Just like with the test jobs, the each of the jobs under deploy will execute under certain conditions:

  • If a push is being done to a branch which has a merge request opened, a check would be done to see if any changes were made to folders like src, conf, scripts, or the relevant Dockerfile itself. If there are changes, the job will be executed. An opened merge request is detected through the predefined variable CI_MERGE_REQUEST_IID.
  • If a push is being made to the default branch (CI_DEFAULT_BRANCH) of the repo, which in most cases within our organisation would be main, the job would execute as well. Recalling the test stage, any pushes to the repo would trigger the automated tests and linting. If a push to the main branch passes the tests, all Docker images will be built, regardless of whether changes have been made to files relevant to the Docker images to be built themselves.
  • For any manual pipeline execution through GitLab's web UI that has either BUILD_ALL or BUILD_DATAPREP (or BUILD_MODEL for the model training image) variable has been set. It can be set to any value, but we can set it to true by default.

The jobs in the deploy stage requires the test:lint and test:pytest jobs to be successful, otherwise it would not run.

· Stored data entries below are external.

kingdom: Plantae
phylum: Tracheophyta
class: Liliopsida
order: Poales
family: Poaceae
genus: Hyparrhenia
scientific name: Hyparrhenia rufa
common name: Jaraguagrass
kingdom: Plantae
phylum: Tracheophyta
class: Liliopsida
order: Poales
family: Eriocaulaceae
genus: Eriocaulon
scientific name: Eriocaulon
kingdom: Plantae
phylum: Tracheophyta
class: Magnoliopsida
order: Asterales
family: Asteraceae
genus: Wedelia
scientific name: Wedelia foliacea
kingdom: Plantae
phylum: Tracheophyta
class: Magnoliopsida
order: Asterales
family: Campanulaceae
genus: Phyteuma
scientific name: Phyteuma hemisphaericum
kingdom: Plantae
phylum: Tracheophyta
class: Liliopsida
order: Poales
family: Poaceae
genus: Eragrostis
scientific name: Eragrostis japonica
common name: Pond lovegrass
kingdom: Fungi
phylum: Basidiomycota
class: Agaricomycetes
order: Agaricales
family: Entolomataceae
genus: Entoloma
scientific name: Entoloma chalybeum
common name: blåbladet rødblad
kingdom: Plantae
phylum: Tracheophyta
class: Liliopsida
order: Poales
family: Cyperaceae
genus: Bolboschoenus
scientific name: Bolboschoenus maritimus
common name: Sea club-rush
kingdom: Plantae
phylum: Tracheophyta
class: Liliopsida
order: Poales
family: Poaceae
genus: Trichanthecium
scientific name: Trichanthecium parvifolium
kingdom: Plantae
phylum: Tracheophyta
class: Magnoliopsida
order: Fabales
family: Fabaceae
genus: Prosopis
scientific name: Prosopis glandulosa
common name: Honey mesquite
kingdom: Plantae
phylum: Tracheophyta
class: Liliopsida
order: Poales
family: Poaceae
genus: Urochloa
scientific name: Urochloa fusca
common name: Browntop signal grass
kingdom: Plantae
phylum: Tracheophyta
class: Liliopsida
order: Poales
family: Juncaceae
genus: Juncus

Images built through the pipeline will be tagged with the commit hashes associated with the commits that triggered it. This is seen through the usage of the predefined variable CI_COMMIT_SHORT_SHA.

Reference Link(s)

Tagging

As mentioned, pushes to the default branch would trigger builds for Docker images and they would be tagged with the commit hash. However, such commit hashes aren't the best way to tag "finalised" Docker images so the usage of tags would be more appropriate here. Hence, for the job defined below, it would only trigger if a tag is pushed to the default branch and only the default branch. The tag pushed (git push <remote> <tag>) to the default branch on the remote would have the runner retag the Docker image that exists on Harbor with the tag that is being pushed. The relevant images to be retagged are originally tagged with the short commit hash obtained from the commit that was pushed to the default branch before this.

...
build:retag-images:
  stage: deploy
  image:
    name: gcr.io/go-containerregistry/crane:debug # google/cloud-sdk:debian_component_based for GCP
    entrypoint: [""]
  variables:
    GOOGLE_APPLICATION_CREDENTIALS: /gcp-sa.json # For GCP
  before_script:
    - "[[ -z ${HARBOR_ROBOT_CREDS_JSON} ]] && echo 'HARBOR_ROBOT_CREDS_JSON variable is not set.' && exit 1" # For onprem
    - "[[ -z ${GCP_SERVICE_ACCOUNT_KEY} ]] && echo 'GCP_SERVICE_ACCOUNT_KEY variable is not set.' && exit 1" # For GCP
  script:
    - echo $HARBOR_ROBOT_CREDS_JSON > /root/.docker/config.json
    - crane tag registry.aisingapore.net/project-path/cpu:${CI_COMMIT_SHORT_SHA} ${CI_COMMIT_TAG}
    - crane tag registry.aisingapore.net/project-path/gpu:${CI_COMMIT_SHORT_SHA} ${CI_COMMIT_TAG}
    # For GCP:
    #- echo $GCP_SERVICE_ACCOUNT_KEY > /gcp-sa.json
    #- gcloud container images add-tag "gcr.io/project/project-path/cpu:${CI_COMMIT_SHORT_SHA}" "gcr.io/project/project-path/cpu:${CI_COMMIT_TAG}"
    #- gcloud container images add-tag "gcr.io/project/project-path/gpu:${CI_COMMIT_SHORT_SHA}" "gcr.io/project/project-path/gpu:${CI_COMMIT_TAG}"
  rules:
    - if: $CI_COMMIT_TAG && $CI_COMMIT_BRANCH == $CI_DEFAULT_BRANCH
  needs:
    - job: build:cpu-image
      optional: true
    - job: build:gpu-image
      optional: true
...
Reference Link(s)

Conclusion

The stages and jobs defined in this default pipeline is rudimentary at best as there is much more that could be done with GitLab CI. Some examples off the top:

  • automatically generate reports for datasets that arrive in regular intervals
  • submit model training jobs following triggers invoked by the same pipeline
  • automate the deployment of the FastAPI servers to Kubernetes clusters

There's much more that can be done but whatever has been shared thus far is hopefully enough for one to get started with CI/CD.

Maintaining CI/CD pipelines requires extensive effort from developers. To reduce the effort required from developers, the MLOps Team has written a set of templates in which users can implement - plug and play with CI/CD Components.